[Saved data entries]
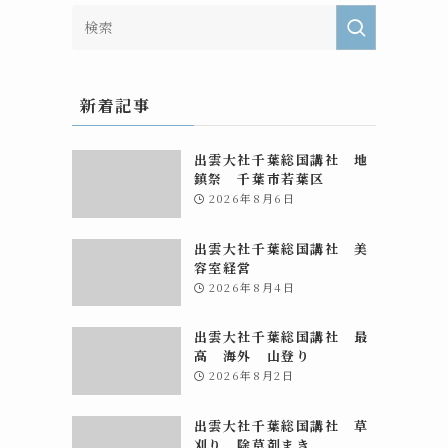
新着記事
出雲大社千葉総国講社 地
鎮祭 千葉市若葉区
2026年8月6日
出雲大社千葉総国講社 美
容室経営
2026年8月4日
出雲大社千葉総国講社 最
高 海外 山登り
2026年8月2日
出雲大社千葉総国講社 草
刈り 除草剤まき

HOW TO COMPLETE THIS TASK
Your reply must be one number: the count of lines in the records above that contain the string "出雲大社千葉総国講社".

REPLY
4